• [Extrait source]
● ● ●

Et là, je vais avancer, en fin de ce laïus - c’est bien le nom qui convient - je vais avancer quelque chose qui… est comme ça, enfin, qui tranche : le savoir masculin, chez l’être parlant, est irrémédiablement unaire (et non pas une erre). Il est coupure, amorçant une fermeture, justement, celle du départ. Ce n’est pas son privilège. Mais il part pour se fermer, et c’est de ne pas y arriver qu’il finit par se clore sans s’en apercevoir. Ce savoir masculin, chez l’être parlant, c’est le rond de ficelle. Il tourne en rond. En lui il y a de l’Un au départ, comme trait qui se répète d’ailleurs sans se compter, et de tourner en rond il se clôt, sans même savoir que de ces ronds, il y en a trois. Comment peut-il, comment pouvons-nous supposer qu’il y arrive, à en connaître un bout, de cette distinction élémentaire ?

Ben, heureusement, pour ça, il y a une femme. Je vous ai déjà dit que la femme - naturellement c’est ce qui résulte de ce que j’ai déjà écrit au tableau, que la femme ça n’existe pas - mais une femme, ça… ça peut se produire, quand il y a nœud, ou plutôt tresse.

● ● ●

• [Items du jeu]
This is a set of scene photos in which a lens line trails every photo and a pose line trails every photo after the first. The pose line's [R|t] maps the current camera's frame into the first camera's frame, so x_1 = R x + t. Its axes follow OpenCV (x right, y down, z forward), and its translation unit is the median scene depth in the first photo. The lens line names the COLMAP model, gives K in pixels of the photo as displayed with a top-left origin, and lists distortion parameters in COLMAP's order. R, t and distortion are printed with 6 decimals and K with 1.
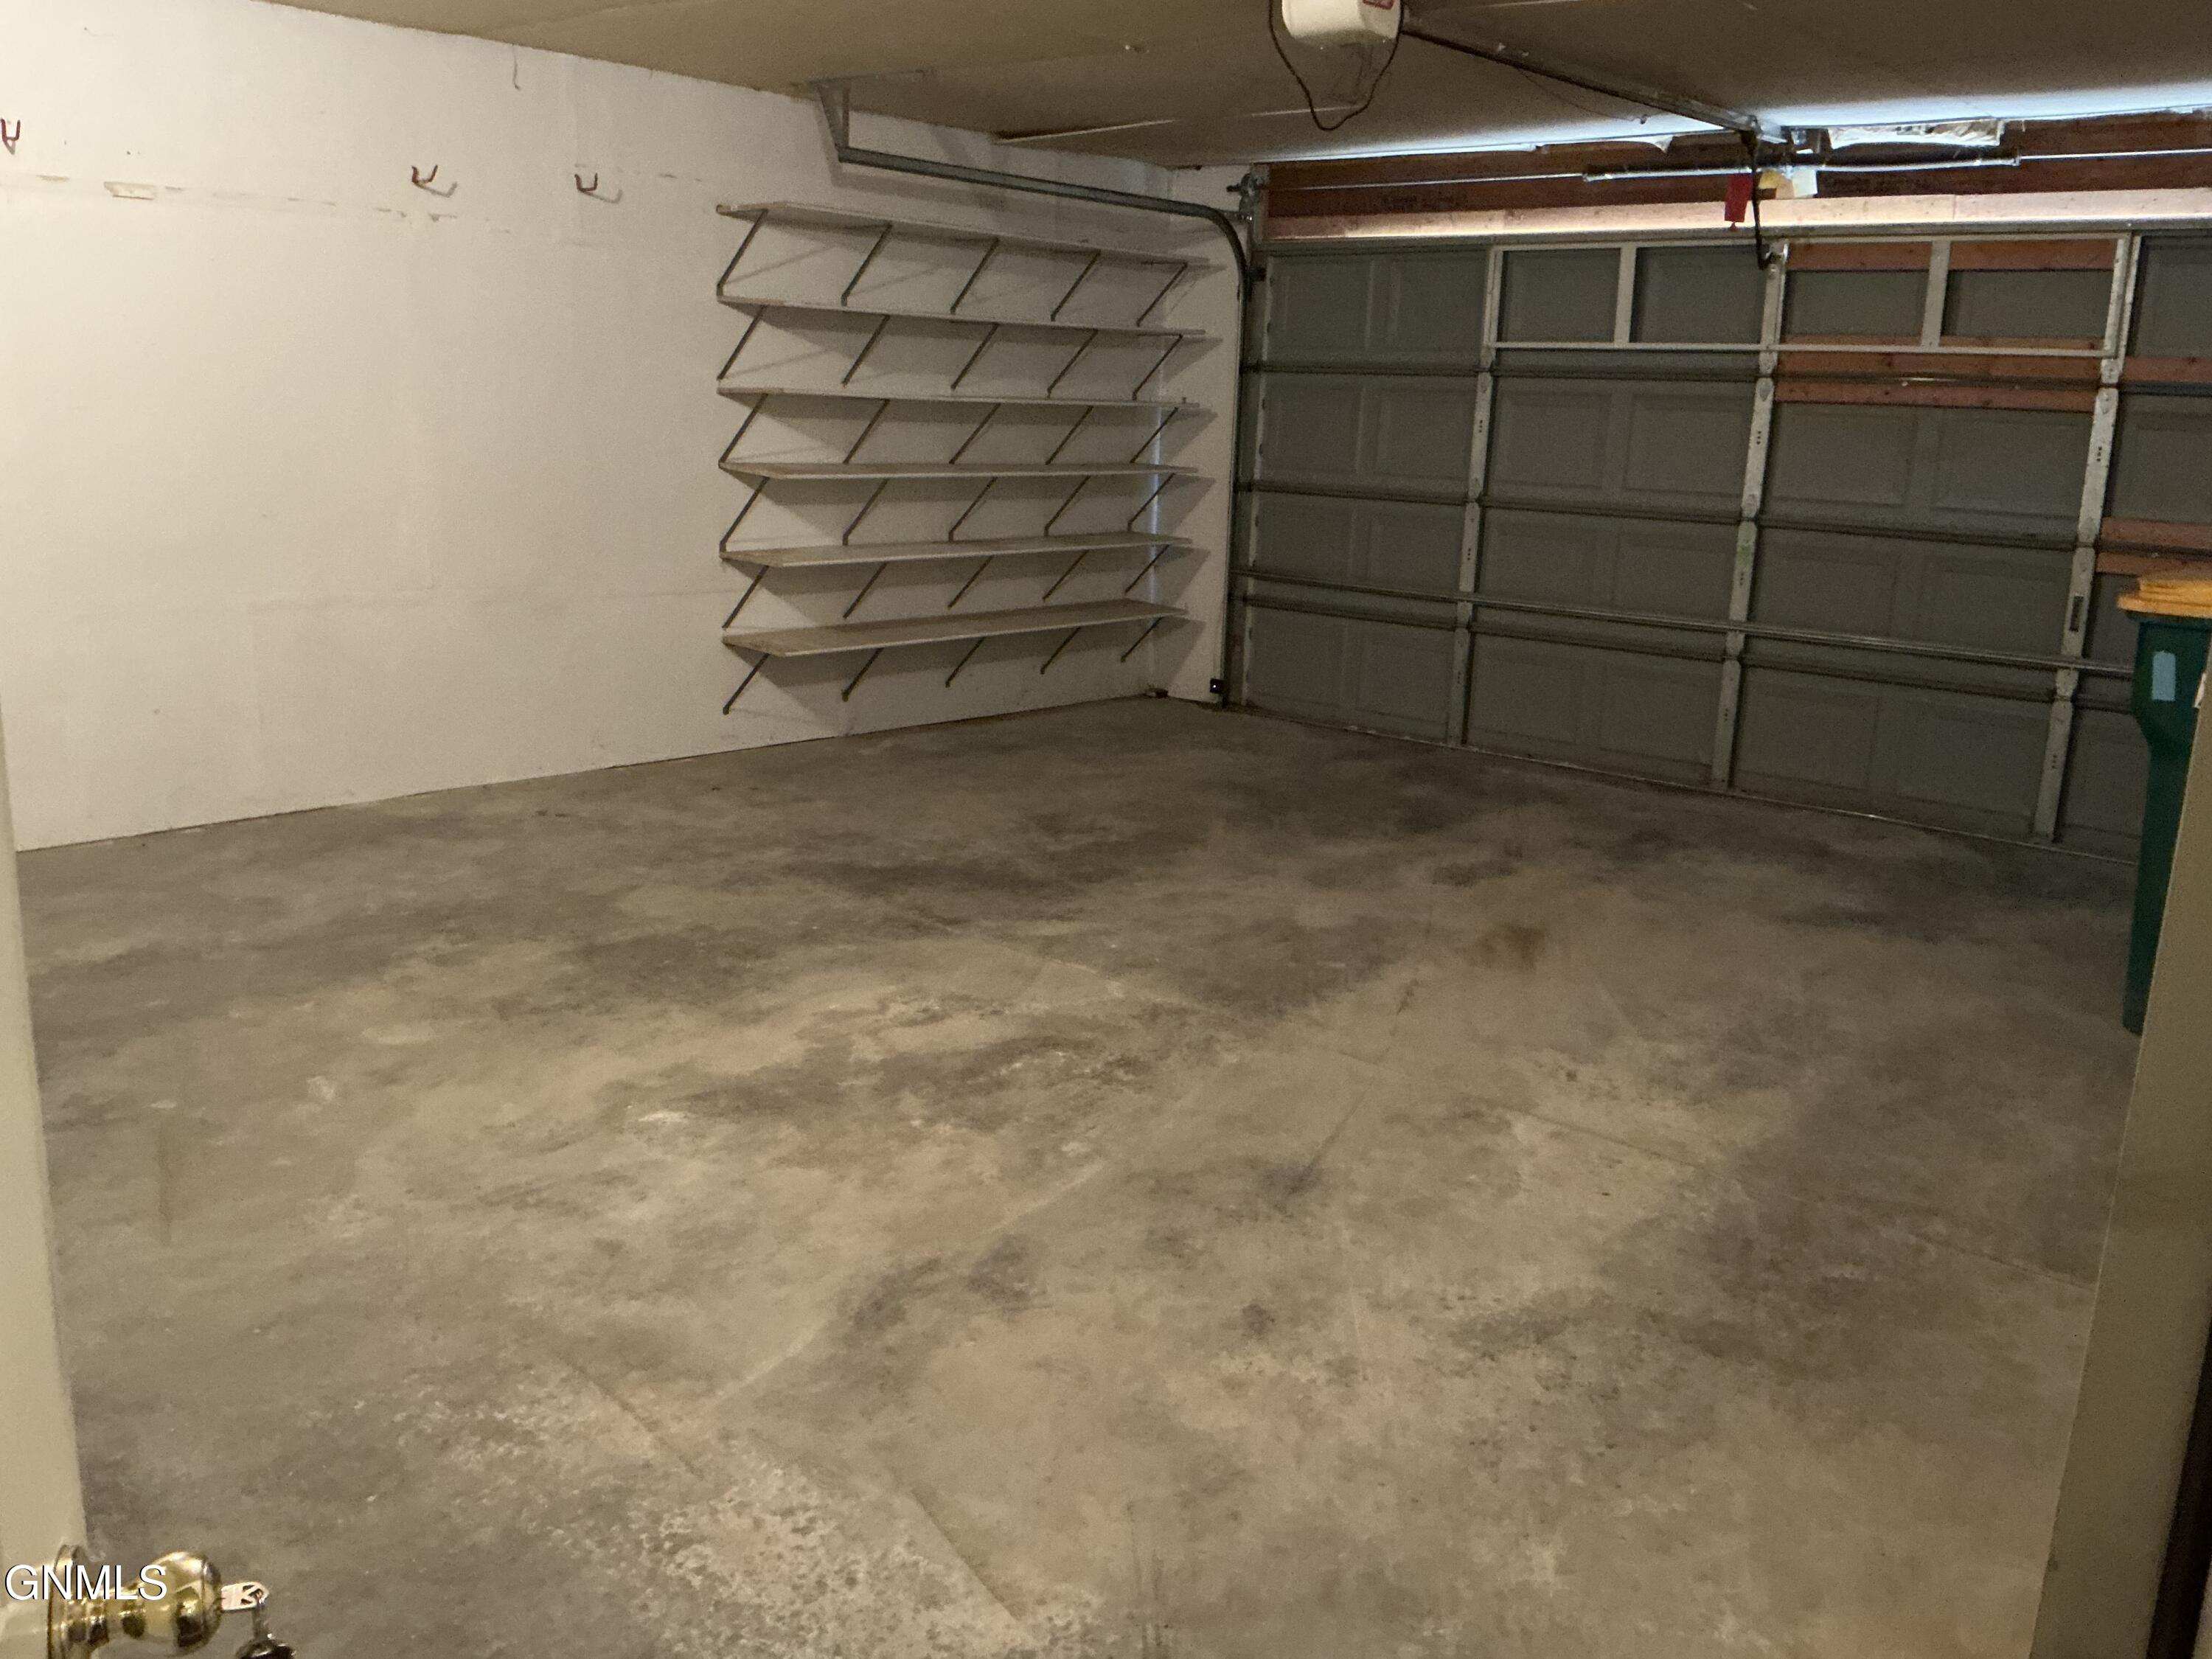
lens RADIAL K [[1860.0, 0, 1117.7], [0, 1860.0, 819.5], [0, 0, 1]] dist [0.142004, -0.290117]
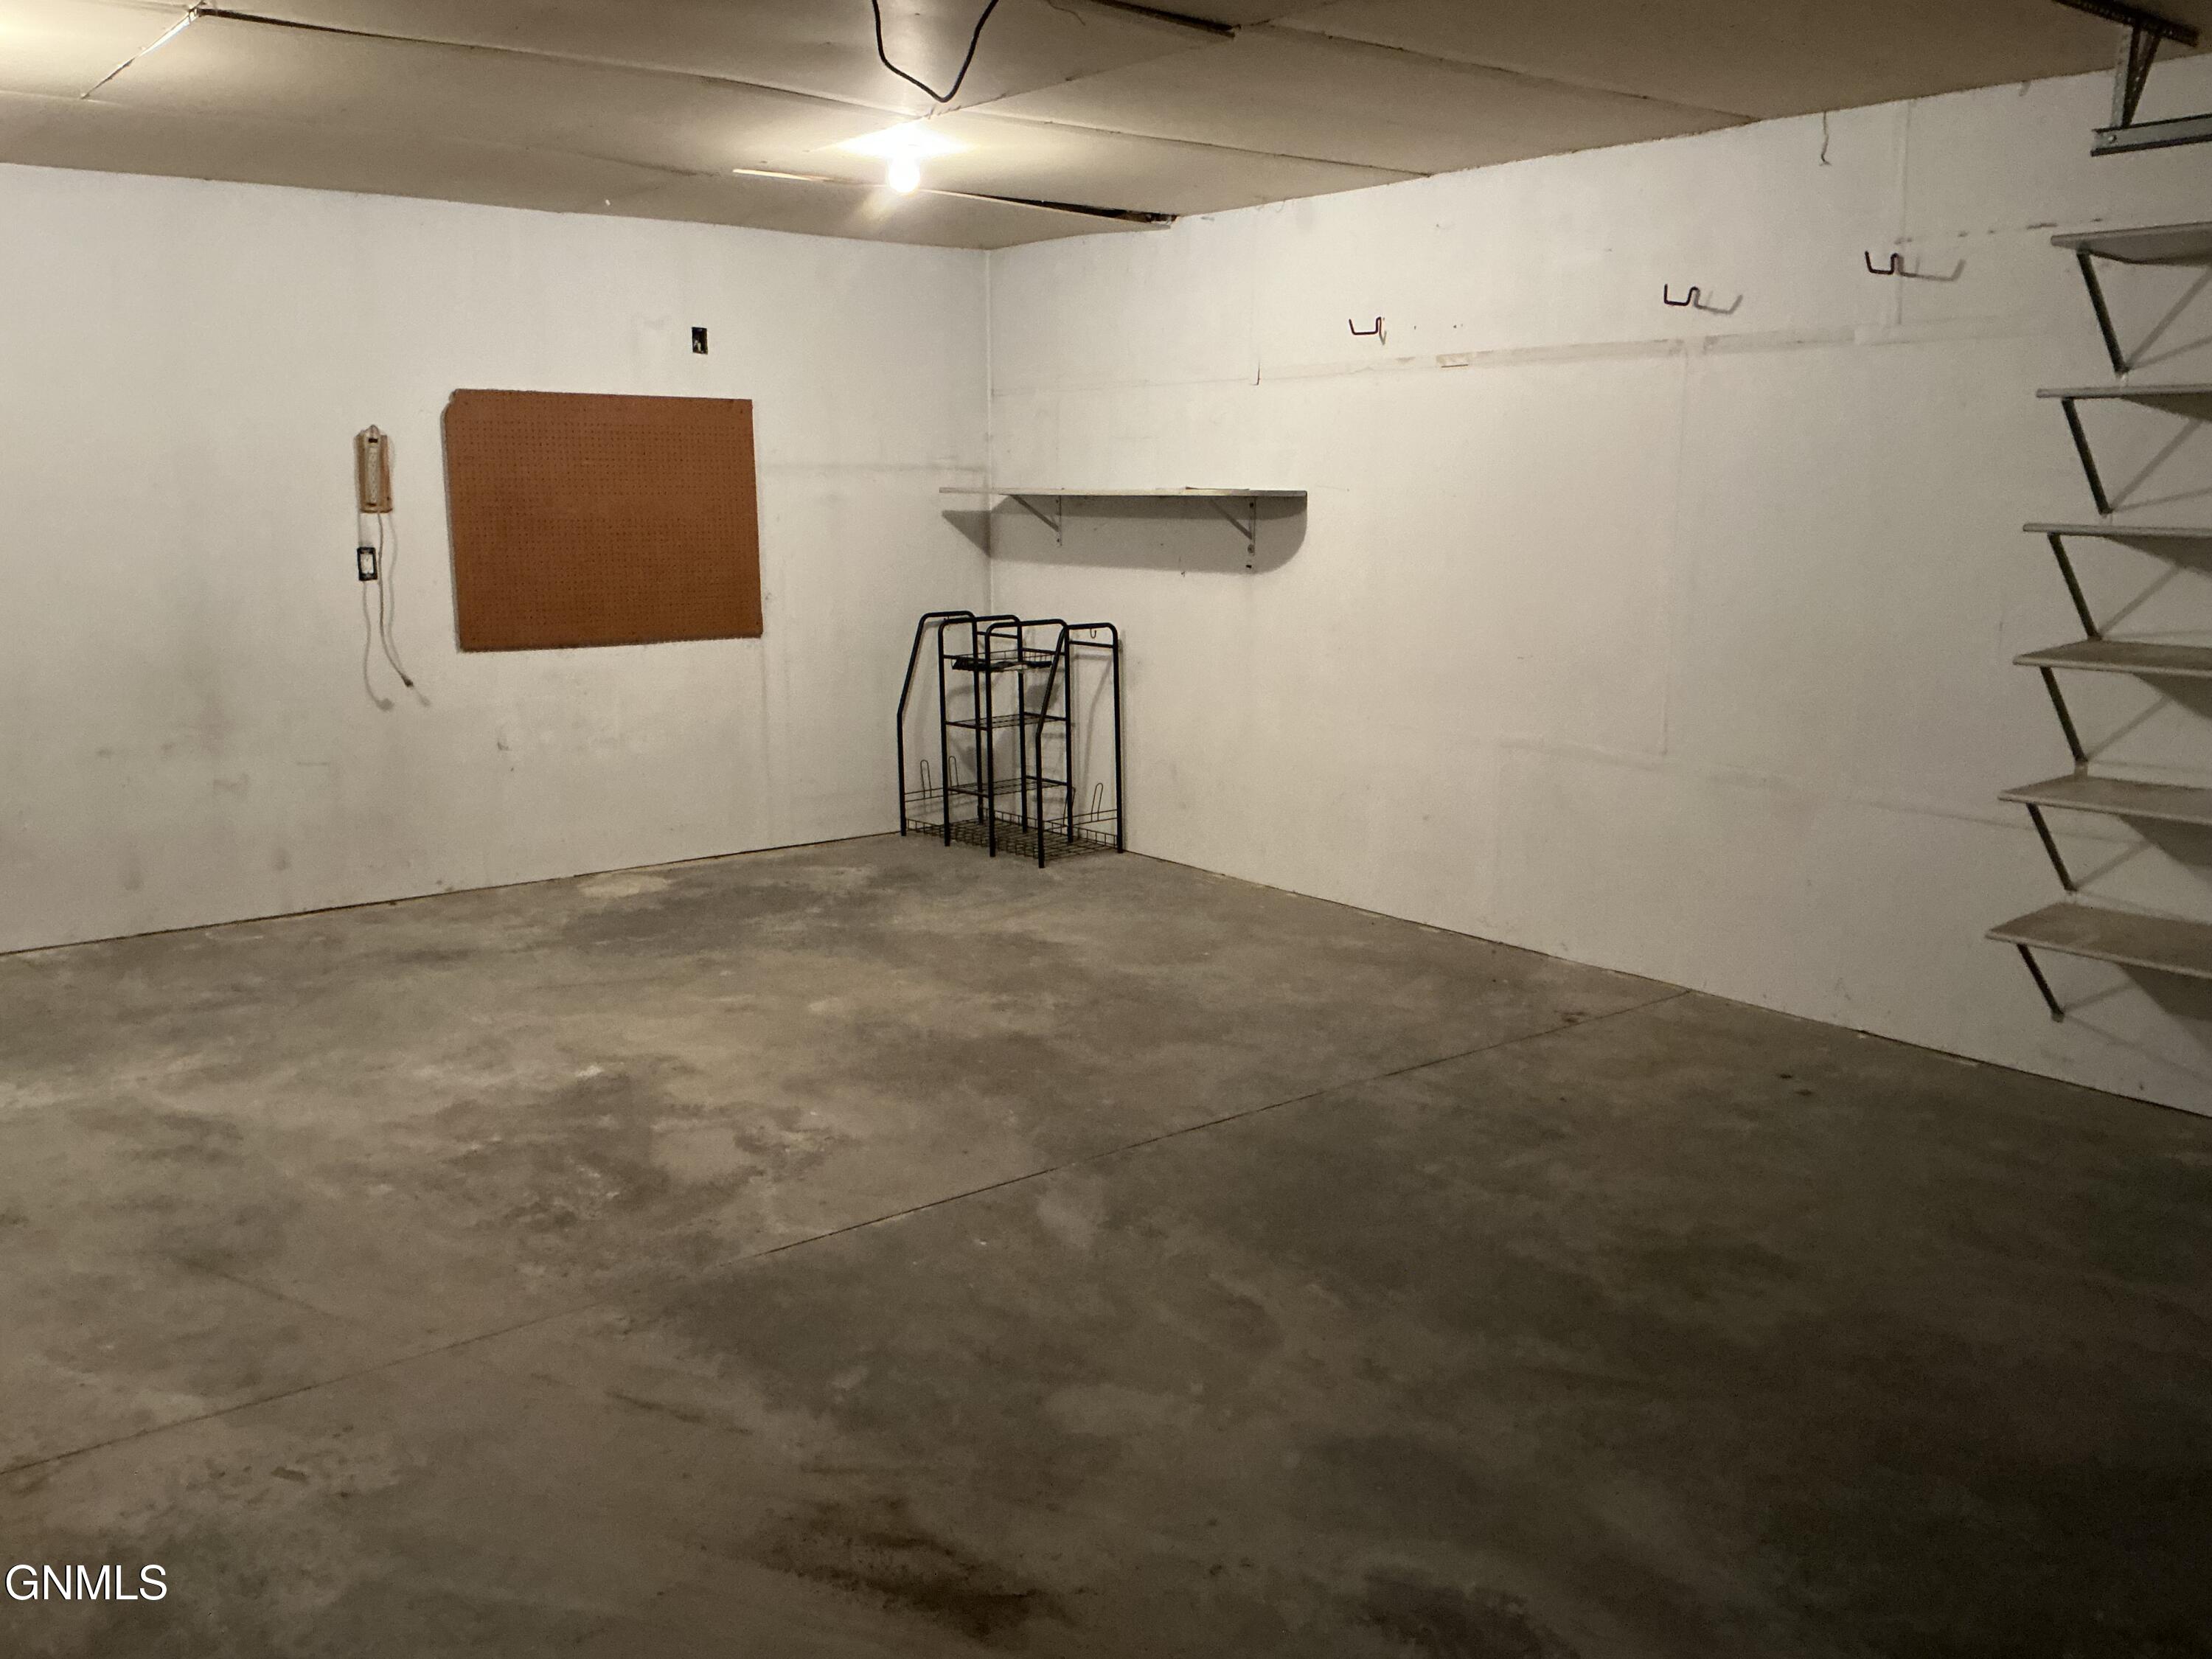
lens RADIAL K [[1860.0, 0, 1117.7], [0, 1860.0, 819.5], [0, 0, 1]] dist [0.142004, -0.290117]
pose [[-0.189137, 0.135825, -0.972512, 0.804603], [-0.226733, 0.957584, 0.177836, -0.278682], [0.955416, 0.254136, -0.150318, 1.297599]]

● ● ●

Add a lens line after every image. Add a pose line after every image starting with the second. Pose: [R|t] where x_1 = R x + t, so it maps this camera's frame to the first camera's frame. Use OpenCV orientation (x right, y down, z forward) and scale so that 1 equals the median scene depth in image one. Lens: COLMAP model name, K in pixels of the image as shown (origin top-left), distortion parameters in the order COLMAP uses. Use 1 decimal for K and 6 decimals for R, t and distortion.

● ● ●

• [Votre consigne]
Écrivez la suite de l'extrait sur le savoir masculin et le nœud, en reprenant juste après sa dernière phrase. Les items n'ont aucun lien avec l'extrait.

• [Votre réponse]
Chose curieuse, la tresse, elle ne se produit que de ce qu’elle imite l’être parlant mâle, parce que elle peut l’imaginer, elle le voit strangulé par ces trois catégories qui l’étouffent. Il n’y a que lui à ne pas le savoir, jusque-là. Elle le voit imaginairement, mais c’est une imagination de son unité, à savoir de ce à quoi l’homme lui-même s’identifie. Non pas de son unité comme savoir inconscient, parce que le savoir inconscient, il reste plutôt ouvert. Alors, avec cette unité, elle boucle une tresse. Pour faire un nœud borroméen, je vous l’ai dit, il faut faire six gestes, et six gestes grâce à quoi, grâce à quoi, ils sont dans le même ordre, à ceci près que justement, rien ne permet de les reconnaître. C’est bien pour ça qu’il faut en faire six, à savoir épuiser l’ordre des permutations deux à deux, et savoir d’avance qu’il ne faut pas en faire plus, sans quoi on se trompe.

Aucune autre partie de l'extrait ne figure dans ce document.